La mer des Sargasses

Ce sera sans doute le penchant de l'auteur pour les paradoxes, les contradictions, voire même les oxymorons.., qui aura fait que ce recueil de nouvelles porte un tel titre, car nul espoir béat n'arrive à surnager sur la surface de cette mer de la vie telle qu'il nous la présente dans ces nouvelles. Est-ce dire pour autant qu'il sombre dans le désespoir profond, le nihilisme sans retour ? Pas davantage à mon sens. Il appartient plutôt à la race de ceux qui sont capables de plonger dans les profondeurs, même en apnée, et de revenir à la surface avec leur trésor, fut-elle une simple éponge. Lettré doublé d'un esprit scientifique, Sylvain Trudel s’inscrit dans la ligne des questionnements ouverte par des esprits libres, ceux devant qui tous les tabous, les vérités chancelantes, les façades s'écroulent.
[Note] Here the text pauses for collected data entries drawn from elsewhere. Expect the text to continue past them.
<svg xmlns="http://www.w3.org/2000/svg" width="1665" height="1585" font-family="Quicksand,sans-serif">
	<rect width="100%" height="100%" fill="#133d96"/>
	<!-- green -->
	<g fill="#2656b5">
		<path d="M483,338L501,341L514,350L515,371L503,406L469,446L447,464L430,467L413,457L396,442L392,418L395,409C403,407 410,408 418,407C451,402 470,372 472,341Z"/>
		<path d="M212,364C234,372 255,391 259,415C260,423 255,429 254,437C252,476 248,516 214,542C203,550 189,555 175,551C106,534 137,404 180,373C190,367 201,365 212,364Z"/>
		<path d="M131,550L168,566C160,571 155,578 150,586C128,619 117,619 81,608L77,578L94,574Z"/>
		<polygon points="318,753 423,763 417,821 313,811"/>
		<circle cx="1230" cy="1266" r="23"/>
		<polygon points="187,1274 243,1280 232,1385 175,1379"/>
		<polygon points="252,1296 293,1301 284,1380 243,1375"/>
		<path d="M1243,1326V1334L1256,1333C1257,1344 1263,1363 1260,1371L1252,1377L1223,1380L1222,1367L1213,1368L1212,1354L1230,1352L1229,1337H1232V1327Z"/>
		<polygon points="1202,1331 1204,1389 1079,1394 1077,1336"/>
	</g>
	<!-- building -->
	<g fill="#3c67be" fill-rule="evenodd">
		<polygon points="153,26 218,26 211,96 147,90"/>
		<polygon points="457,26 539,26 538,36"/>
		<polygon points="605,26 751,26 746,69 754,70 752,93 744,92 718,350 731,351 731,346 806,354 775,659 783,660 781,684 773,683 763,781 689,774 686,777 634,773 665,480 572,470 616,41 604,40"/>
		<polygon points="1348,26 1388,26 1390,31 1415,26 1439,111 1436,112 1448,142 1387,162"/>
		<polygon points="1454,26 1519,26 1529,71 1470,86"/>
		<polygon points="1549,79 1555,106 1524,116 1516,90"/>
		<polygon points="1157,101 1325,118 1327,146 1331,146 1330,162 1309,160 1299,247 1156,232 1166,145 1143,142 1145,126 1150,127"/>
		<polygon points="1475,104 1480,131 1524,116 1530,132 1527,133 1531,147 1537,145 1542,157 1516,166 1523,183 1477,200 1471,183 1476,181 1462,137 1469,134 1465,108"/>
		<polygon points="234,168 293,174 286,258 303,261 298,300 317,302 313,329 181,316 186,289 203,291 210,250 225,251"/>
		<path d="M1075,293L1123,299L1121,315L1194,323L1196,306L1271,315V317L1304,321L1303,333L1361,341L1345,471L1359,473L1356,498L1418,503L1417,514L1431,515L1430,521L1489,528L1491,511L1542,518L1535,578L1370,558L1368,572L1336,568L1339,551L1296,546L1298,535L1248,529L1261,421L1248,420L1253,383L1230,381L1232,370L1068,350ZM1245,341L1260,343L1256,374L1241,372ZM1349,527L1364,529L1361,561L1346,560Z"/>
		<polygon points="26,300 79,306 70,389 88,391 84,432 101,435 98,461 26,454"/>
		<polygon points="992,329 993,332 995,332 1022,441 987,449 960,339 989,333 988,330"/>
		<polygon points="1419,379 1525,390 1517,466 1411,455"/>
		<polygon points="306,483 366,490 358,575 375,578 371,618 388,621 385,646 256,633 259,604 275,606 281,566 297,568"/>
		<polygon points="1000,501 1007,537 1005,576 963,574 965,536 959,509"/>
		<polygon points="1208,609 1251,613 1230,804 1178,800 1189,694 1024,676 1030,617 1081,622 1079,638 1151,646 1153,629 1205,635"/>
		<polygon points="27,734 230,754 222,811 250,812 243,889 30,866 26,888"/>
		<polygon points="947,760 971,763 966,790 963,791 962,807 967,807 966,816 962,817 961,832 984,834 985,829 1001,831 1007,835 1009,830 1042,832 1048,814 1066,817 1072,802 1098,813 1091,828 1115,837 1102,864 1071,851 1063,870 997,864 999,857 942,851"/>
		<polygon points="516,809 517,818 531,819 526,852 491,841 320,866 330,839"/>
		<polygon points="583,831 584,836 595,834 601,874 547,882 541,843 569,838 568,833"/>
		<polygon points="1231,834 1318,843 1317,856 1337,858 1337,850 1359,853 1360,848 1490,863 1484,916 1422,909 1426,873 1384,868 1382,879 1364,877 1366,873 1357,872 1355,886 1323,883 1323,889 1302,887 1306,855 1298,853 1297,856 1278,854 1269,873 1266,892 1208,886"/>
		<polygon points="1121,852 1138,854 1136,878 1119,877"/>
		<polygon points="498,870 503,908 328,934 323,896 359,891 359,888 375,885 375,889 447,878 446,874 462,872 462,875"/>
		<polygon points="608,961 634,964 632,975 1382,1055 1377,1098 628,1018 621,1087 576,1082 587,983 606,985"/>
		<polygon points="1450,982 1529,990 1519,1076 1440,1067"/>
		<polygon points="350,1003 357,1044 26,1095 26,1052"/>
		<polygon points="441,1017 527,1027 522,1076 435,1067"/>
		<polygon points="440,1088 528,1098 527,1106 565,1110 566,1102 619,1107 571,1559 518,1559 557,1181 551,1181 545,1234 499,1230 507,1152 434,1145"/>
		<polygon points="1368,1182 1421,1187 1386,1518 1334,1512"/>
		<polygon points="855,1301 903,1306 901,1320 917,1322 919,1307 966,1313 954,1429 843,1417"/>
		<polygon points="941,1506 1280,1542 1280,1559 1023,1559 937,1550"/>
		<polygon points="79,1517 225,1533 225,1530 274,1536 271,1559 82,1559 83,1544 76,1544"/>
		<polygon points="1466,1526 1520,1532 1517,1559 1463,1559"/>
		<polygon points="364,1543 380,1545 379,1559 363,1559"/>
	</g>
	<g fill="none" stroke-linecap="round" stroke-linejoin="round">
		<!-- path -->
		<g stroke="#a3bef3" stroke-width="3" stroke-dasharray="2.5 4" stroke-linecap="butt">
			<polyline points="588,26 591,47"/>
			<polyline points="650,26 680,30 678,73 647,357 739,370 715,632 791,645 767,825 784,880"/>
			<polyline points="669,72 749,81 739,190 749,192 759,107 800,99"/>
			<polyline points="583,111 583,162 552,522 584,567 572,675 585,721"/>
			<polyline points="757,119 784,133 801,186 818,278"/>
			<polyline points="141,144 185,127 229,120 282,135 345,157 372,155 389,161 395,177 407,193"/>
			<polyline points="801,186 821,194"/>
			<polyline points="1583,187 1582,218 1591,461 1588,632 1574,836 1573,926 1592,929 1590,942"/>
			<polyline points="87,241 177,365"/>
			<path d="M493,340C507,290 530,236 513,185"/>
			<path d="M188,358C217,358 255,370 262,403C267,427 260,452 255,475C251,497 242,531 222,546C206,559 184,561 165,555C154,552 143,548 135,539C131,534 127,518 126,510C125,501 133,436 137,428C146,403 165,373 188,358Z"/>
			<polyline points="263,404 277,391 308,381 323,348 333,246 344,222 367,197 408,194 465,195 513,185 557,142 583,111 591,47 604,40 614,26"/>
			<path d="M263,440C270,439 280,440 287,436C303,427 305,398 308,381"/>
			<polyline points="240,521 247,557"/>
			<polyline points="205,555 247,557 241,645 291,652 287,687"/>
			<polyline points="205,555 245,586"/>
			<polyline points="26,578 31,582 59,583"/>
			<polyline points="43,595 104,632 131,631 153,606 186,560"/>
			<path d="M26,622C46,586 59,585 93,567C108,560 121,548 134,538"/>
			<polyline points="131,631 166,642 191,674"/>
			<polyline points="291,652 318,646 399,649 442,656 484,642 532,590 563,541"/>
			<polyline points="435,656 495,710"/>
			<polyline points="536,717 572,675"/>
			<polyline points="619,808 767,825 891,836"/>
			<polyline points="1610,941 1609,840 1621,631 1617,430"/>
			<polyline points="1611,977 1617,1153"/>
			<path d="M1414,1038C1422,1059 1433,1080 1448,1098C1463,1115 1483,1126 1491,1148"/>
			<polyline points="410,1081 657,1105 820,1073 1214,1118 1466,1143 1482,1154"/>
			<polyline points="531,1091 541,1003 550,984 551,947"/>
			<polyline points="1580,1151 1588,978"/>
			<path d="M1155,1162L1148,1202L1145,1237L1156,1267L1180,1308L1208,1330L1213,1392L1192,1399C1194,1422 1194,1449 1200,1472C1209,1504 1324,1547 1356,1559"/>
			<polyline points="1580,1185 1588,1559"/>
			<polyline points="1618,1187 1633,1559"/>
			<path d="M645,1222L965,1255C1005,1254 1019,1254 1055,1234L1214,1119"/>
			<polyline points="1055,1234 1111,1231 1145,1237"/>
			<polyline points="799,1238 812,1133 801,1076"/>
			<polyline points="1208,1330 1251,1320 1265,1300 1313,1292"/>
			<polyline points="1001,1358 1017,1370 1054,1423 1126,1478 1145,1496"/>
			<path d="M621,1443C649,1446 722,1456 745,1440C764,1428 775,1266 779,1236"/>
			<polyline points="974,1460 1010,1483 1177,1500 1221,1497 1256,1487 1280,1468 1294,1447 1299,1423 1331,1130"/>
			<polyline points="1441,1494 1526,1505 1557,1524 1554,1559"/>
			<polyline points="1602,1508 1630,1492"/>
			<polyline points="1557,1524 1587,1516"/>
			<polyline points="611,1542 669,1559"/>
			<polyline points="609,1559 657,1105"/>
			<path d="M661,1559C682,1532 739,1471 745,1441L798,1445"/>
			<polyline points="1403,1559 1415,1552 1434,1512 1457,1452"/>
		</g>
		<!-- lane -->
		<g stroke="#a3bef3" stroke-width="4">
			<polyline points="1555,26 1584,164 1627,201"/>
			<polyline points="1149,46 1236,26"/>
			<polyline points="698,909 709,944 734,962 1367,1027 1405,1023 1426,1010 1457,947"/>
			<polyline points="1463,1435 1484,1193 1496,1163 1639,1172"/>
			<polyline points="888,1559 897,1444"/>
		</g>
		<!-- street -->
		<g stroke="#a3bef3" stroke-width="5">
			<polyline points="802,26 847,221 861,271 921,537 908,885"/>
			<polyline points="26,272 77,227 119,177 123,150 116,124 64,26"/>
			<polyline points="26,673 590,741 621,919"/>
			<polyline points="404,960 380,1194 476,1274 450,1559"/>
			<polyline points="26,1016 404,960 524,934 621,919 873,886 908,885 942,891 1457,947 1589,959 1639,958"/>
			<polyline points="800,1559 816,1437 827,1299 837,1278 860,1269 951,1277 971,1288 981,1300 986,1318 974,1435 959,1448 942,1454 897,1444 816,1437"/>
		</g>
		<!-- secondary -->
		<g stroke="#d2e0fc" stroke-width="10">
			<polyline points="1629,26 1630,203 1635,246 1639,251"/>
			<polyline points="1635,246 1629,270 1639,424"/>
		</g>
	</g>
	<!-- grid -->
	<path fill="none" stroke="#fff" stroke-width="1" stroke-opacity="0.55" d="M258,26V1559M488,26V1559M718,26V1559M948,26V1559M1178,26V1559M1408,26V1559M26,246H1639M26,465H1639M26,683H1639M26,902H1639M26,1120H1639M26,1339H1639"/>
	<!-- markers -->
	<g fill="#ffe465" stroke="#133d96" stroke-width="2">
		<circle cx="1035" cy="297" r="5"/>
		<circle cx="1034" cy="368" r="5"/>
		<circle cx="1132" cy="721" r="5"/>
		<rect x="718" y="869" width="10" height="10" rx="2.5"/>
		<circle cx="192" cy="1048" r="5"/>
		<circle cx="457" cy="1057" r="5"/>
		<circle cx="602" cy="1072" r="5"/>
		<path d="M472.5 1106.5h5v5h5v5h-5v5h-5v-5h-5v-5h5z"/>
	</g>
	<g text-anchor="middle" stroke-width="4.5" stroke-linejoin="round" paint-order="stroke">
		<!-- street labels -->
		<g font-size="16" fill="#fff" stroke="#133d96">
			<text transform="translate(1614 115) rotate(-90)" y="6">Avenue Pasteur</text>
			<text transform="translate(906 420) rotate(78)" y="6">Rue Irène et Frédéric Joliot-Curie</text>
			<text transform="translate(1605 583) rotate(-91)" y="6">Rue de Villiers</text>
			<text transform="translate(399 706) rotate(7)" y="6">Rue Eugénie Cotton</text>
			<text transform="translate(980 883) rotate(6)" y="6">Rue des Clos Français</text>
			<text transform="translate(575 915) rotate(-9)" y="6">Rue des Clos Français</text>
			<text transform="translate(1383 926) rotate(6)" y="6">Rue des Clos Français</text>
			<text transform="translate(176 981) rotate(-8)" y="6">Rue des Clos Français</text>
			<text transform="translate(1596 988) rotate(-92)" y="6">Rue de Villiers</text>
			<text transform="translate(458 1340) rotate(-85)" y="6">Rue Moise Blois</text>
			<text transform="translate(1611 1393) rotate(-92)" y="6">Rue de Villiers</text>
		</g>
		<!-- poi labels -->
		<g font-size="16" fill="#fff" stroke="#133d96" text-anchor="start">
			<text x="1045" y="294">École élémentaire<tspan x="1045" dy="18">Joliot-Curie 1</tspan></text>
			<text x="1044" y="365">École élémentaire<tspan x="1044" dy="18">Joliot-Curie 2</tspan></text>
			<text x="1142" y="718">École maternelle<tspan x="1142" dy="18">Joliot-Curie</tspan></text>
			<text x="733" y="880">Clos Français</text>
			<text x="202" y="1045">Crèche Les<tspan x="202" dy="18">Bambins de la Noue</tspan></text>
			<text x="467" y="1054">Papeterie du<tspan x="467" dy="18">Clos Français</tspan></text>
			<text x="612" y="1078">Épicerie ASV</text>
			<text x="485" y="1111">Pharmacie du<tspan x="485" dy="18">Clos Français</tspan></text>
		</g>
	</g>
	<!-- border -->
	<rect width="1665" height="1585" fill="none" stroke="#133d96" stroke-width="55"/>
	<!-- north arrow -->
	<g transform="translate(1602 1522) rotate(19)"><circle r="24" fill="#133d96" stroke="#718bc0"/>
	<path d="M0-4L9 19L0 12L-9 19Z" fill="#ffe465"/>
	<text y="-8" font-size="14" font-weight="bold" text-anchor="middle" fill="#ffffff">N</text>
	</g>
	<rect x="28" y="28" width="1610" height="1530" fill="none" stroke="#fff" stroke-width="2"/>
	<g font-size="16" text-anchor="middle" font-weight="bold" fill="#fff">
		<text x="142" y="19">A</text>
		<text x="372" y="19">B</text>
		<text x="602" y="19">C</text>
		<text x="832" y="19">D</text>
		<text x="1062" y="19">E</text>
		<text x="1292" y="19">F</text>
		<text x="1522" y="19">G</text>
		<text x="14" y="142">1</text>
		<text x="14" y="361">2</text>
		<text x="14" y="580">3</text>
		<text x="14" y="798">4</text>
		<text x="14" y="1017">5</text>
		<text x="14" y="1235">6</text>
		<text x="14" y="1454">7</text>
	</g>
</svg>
Ainsi, le divorce du matérialisme et des forces de l'esprit, c'est davantage en disciple de ceux qui ont sondé le divorce du hasard et de la nécessité qu'il le voit, même si ses atavismes culturels le lui font exprimer sous une forme plus conforme à cette tradition. Le zéro n'est pas une invention simplement mathématique et arabe nous dit-il, mais le nombre du Dieu Hasard. C'est dans la dernière nouvelle, celle du Vaisseau négrier, qu'il se fait le plus philosophe et que le narrateur nous donne à choisir entre Leibniz d'une part et Schopenhauer d'autre part, ce qui nous replonge dans les paradoxes du conservatisme le plus profond, celui des traditionalistes avec Leibniz et celui des ultra-droitiers nietzschéens avec Schopenhauer.

Mais Sylvain Trudel est d'abord et avant tout un écrivain et pas n’importe lequel. Il prolonge Réjean Ducharme, mais en s'emparant du monde à bras le corps, en le déconstruisant avec la force des mots qui le mitraille pour en extraire la substantifique moelle, quitte à le faire couler au fond, plutôt que de le laisser flotter à la dérive comme Ducharme. Les mots sont choisis, variés, affûtés comme des scalpels pour procéder à la vivisection du monde, avec ses clairs-obscurs comme dans une leçon d'anatomie de Rembrandt. Ceux qui lui ont reconnu une stature internationale par les prix qu'ils lui ont décernés ne se sont pas trompés.